More than 500 kilos of cocaine were thus discovered at the end of January on a ship from Chile before a total of 1.2 tonnes of cocaine, concealed in moving containers from Martinique, were uncovered over the course of three separate seizures during the summer, including a historic catch of more than 600 kilos for Marseille customs.
Le Have “victim of its success” with criminals
This results in particular from a “mechanical deportation” to the port of Marseilles because “Le Havre may have been a victim of its own success at one time, and therefore the criminal organizations had to try to find other delivery points for narcotics,” analyzed Mr. Vigot.

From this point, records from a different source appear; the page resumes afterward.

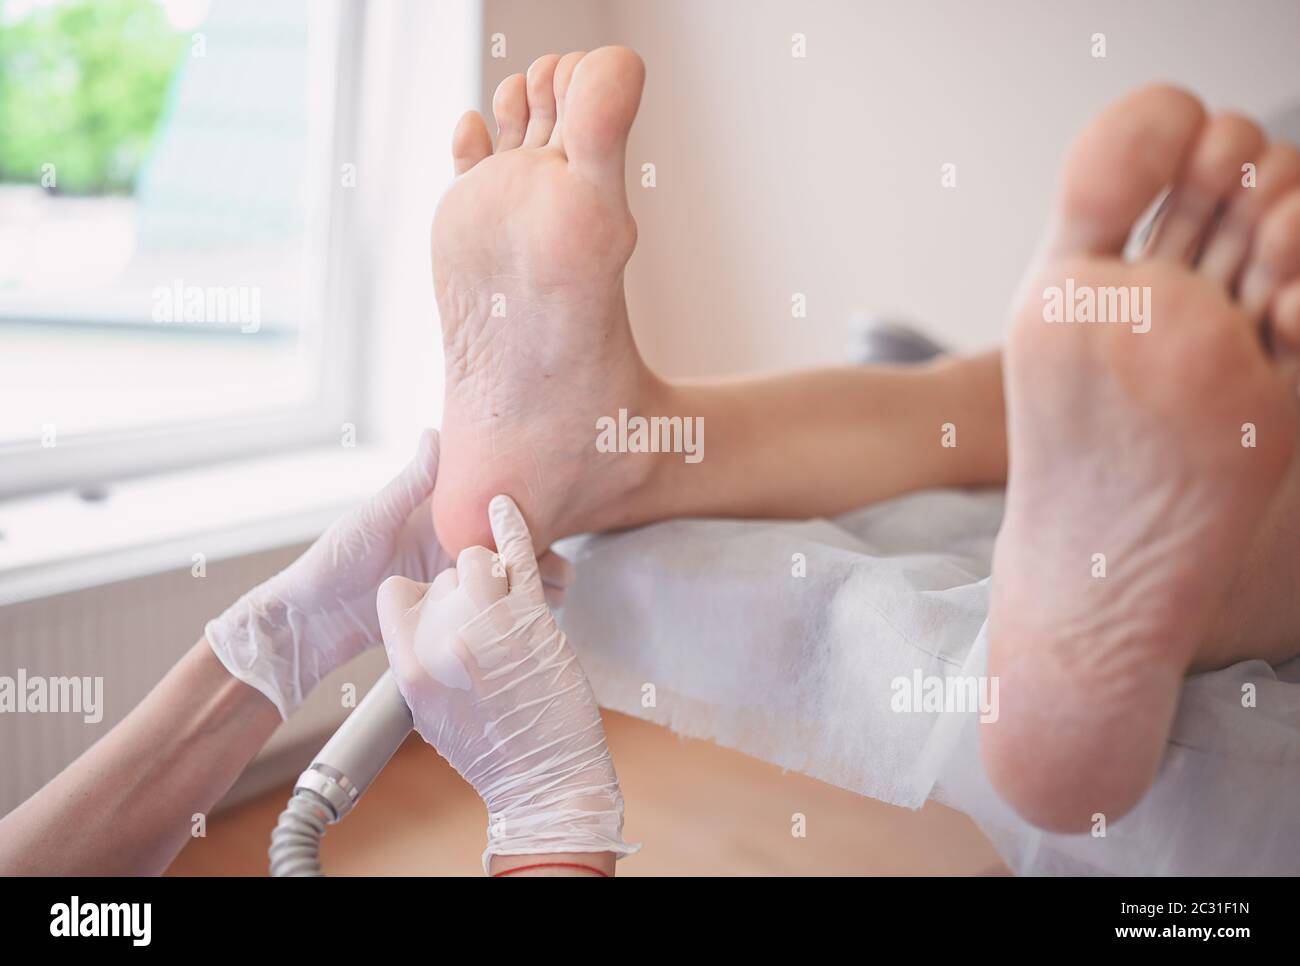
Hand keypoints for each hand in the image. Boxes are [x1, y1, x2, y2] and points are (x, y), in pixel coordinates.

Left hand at [206, 431, 574, 718]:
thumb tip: (436, 433)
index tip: (552, 519)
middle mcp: (446, 547)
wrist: (307, 624)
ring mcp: (446, 584)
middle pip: (506, 549)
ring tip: (556, 599)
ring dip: (531, 589)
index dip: (523, 514)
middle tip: (564, 573)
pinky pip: (484, 613)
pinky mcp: (444, 617)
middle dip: (540, 558)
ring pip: (502, 582)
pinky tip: (531, 623)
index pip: (488, 510)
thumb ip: (410, 484)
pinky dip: (510, 616)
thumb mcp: (373, 520)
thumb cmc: (330, 564)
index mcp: (433, 517)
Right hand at [379, 495, 635, 871]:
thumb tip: (423, 629)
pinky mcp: (531, 618)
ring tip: (504, 591)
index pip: (396, 593)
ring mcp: (488, 625)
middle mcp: (443, 641)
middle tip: (487, 615)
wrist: (543, 780)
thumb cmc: (490, 752)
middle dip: (462, 586)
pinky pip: (517, 555)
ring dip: (491, 567)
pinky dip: (511, 525)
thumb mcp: (429, 713)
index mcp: (409, 666)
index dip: (420, 593)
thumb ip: (419, 663)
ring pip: (477, 559)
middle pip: (441, 577)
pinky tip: (505, 507)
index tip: (441, 606)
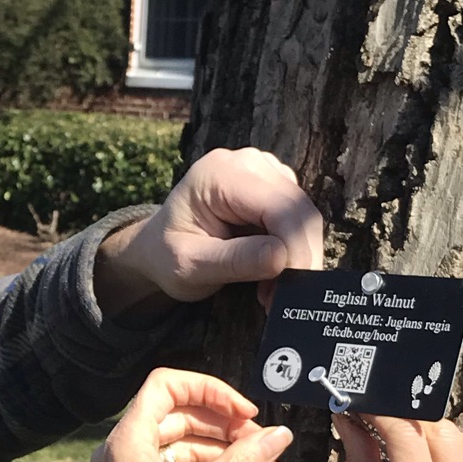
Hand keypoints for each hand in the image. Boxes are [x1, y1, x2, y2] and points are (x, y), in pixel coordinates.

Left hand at [52, 369, 293, 461]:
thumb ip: (242, 461)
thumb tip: (279, 434)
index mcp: (128, 439)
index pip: (168, 385)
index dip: (210, 390)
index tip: (244, 412)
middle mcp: (124, 449)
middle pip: (182, 415)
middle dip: (227, 429)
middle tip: (264, 445)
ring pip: (185, 446)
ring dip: (226, 454)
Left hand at [95, 148, 326, 319]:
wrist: (157, 247)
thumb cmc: (167, 255)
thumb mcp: (190, 265)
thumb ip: (234, 260)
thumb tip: (281, 257)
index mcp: (219, 174)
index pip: (278, 208)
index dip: (293, 248)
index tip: (287, 289)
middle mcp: (246, 163)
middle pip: (299, 210)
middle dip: (297, 257)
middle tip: (278, 298)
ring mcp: (264, 171)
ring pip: (305, 216)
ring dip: (297, 257)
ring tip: (270, 290)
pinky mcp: (275, 186)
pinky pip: (300, 219)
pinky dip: (293, 249)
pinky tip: (272, 271)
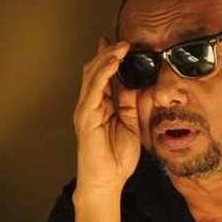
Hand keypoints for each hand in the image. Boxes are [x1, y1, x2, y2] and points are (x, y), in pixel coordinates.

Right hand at [73, 37, 139, 195]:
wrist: (106, 181)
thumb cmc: (116, 159)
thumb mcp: (130, 125)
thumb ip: (129, 104)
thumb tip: (134, 84)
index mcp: (100, 106)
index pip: (102, 76)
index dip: (109, 58)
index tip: (120, 44)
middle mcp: (90, 105)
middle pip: (95, 71)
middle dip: (108, 53)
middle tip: (123, 41)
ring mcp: (86, 110)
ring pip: (93, 76)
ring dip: (107, 58)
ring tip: (121, 46)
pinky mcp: (86, 117)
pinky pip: (94, 90)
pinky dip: (103, 74)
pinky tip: (113, 63)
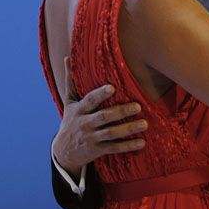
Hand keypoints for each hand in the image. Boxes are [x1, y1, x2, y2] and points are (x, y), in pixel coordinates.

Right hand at [53, 57, 146, 178]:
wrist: (63, 151)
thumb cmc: (71, 120)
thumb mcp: (69, 102)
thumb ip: (71, 81)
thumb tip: (67, 57)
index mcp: (79, 110)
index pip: (90, 100)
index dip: (100, 94)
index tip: (112, 87)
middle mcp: (85, 124)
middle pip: (103, 117)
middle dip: (121, 112)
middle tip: (138, 106)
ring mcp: (92, 138)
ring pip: (111, 134)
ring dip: (128, 129)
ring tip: (145, 124)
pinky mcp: (98, 150)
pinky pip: (114, 148)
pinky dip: (128, 146)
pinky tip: (142, 142)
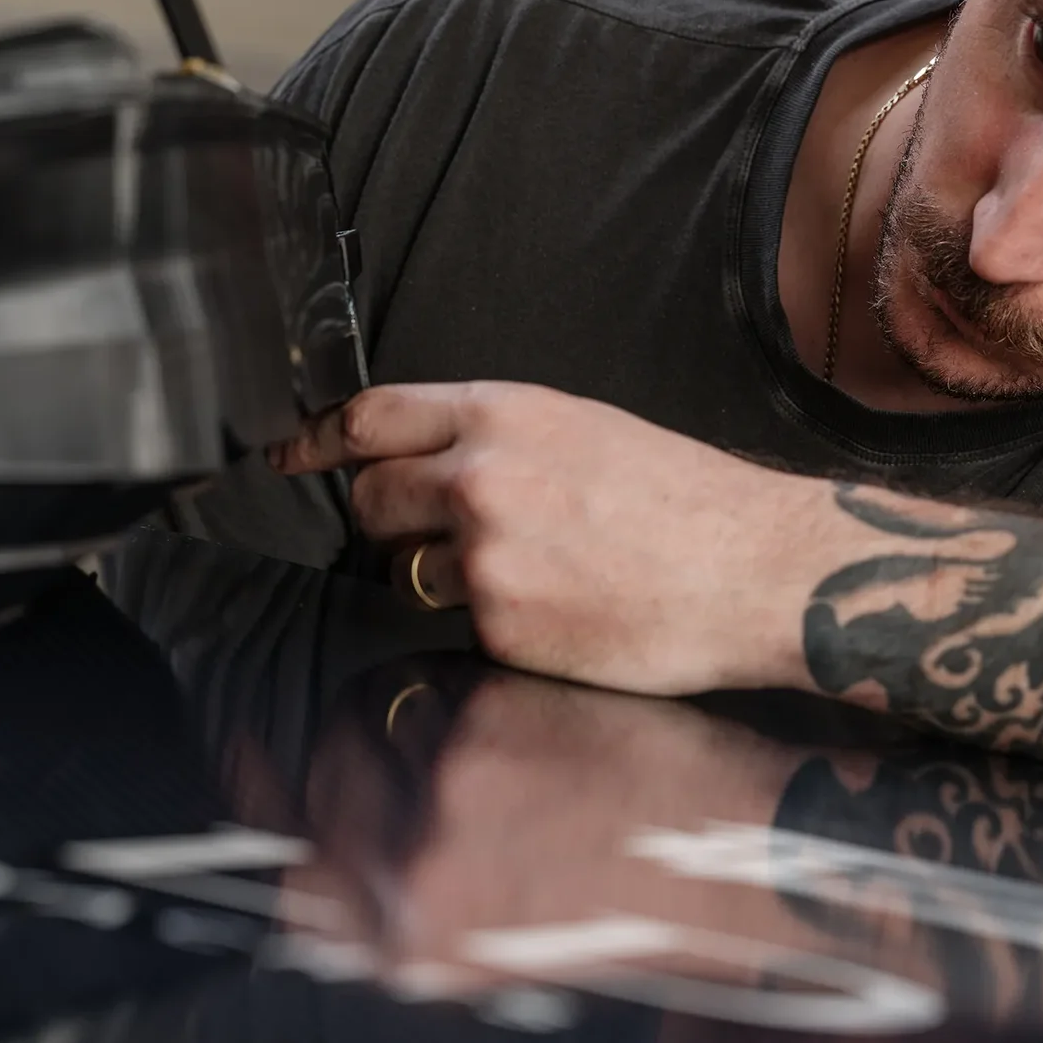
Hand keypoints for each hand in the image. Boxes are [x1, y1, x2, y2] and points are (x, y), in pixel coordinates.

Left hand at [272, 382, 832, 695]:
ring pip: (403, 571)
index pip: (368, 418)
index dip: (316, 442)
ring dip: (437, 579)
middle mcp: (481, 477)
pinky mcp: (500, 627)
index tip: (287, 459)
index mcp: (504, 414)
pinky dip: (489, 627)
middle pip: (369, 500)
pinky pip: (454, 628)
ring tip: (522, 578)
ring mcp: (485, 557)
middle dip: (388, 522)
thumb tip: (423, 461)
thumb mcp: (586, 430)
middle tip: (438, 537)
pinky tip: (553, 615)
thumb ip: (495, 438)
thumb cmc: (686, 501)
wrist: (755, 568)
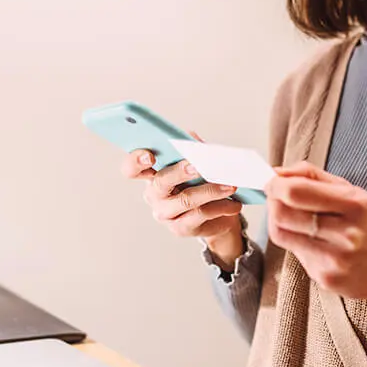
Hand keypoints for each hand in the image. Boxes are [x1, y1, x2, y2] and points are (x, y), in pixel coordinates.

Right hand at [120, 134, 244, 265]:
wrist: (217, 214)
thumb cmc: (202, 181)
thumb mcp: (198, 160)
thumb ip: (192, 148)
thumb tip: (193, 138)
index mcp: (151, 174)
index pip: (132, 168)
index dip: (135, 161)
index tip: (150, 155)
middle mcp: (153, 195)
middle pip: (161, 182)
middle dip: (180, 172)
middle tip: (197, 165)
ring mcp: (165, 214)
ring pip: (186, 200)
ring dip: (211, 190)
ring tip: (231, 185)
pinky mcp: (180, 228)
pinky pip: (201, 216)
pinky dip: (220, 207)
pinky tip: (234, 203)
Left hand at [264, 161, 366, 314]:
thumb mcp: (354, 193)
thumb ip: (313, 177)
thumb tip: (276, 172)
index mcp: (354, 205)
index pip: (295, 192)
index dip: (275, 185)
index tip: (273, 182)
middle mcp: (345, 234)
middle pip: (282, 214)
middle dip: (272, 201)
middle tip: (276, 197)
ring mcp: (335, 259)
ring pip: (282, 234)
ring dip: (278, 221)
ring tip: (291, 216)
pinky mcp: (327, 279)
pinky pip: (296, 255)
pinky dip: (297, 243)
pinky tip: (314, 241)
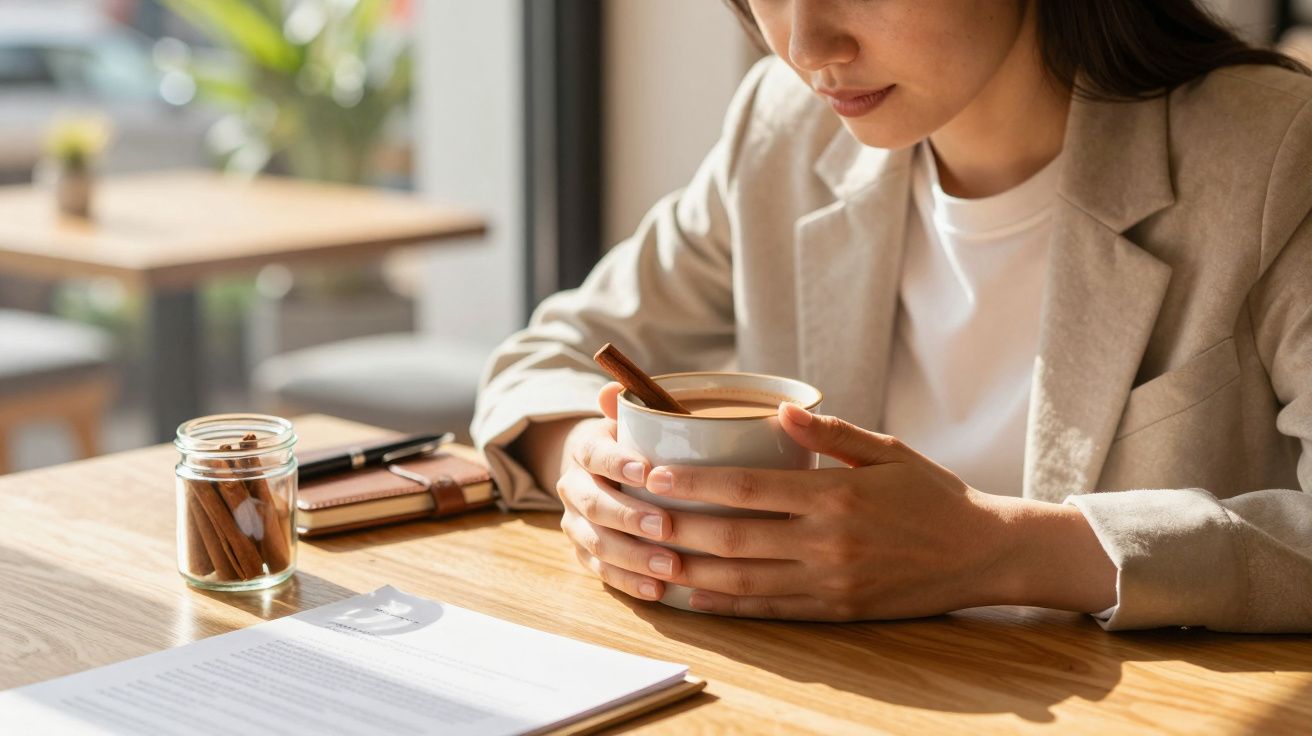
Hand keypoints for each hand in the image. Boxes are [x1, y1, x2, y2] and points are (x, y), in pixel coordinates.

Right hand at [556, 382, 682, 601]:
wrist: (597, 470)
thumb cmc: (632, 443)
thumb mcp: (632, 419)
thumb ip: (629, 405)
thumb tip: (613, 388)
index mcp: (586, 449)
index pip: (596, 455)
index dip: (618, 463)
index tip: (648, 471)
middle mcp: (573, 487)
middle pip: (595, 505)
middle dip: (630, 518)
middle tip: (666, 527)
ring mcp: (575, 523)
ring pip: (596, 543)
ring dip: (633, 557)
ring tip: (669, 567)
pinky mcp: (583, 553)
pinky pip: (601, 572)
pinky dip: (628, 582)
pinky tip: (658, 591)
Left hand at [640, 403, 1116, 619]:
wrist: (982, 553)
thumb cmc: (930, 494)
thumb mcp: (886, 449)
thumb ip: (829, 433)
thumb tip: (778, 414)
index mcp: (836, 497)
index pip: (748, 490)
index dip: (694, 484)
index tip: (652, 472)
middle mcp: (826, 544)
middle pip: (733, 538)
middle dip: (674, 526)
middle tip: (630, 512)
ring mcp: (828, 583)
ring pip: (742, 581)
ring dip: (688, 570)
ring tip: (645, 557)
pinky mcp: (834, 611)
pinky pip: (768, 611)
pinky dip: (724, 606)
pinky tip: (690, 594)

By way of comparison, “almost ten tonnes of cocaine” were seized by customs at the port of Le Havre in 2022, according to Mr. Vigot. At the national level, nearly 18 tonnes of cocaine were seized by French customs last year, more than 66 tonnes of cannabis and 627 kilos of heroin.
Marseille customs also intercepted nearly 25 tonnes of contraband or counterfeit tobacco (loose tobacco, cigarettes, cigars) as well as almost 500,000 counterfeit items, including 160,000 games or toys for children, “obviously with a safety dimension for young consumers”, noted Mr. Vigot.
On the consumer protection side, “customs in Marseille has been carrying out checks since November 2021 on fruit and vegetables, on containers of food products as well as on products declared as organic”.
Controls which resulted in “quite significant non-conformities”, he detailed: more than 800 tonnes of fruit and vegetables were thus declared non-compliant (following a documentary check or analyzes physical in the laboratory) then destroyed or re-exported, or even brought back into conformity when possible.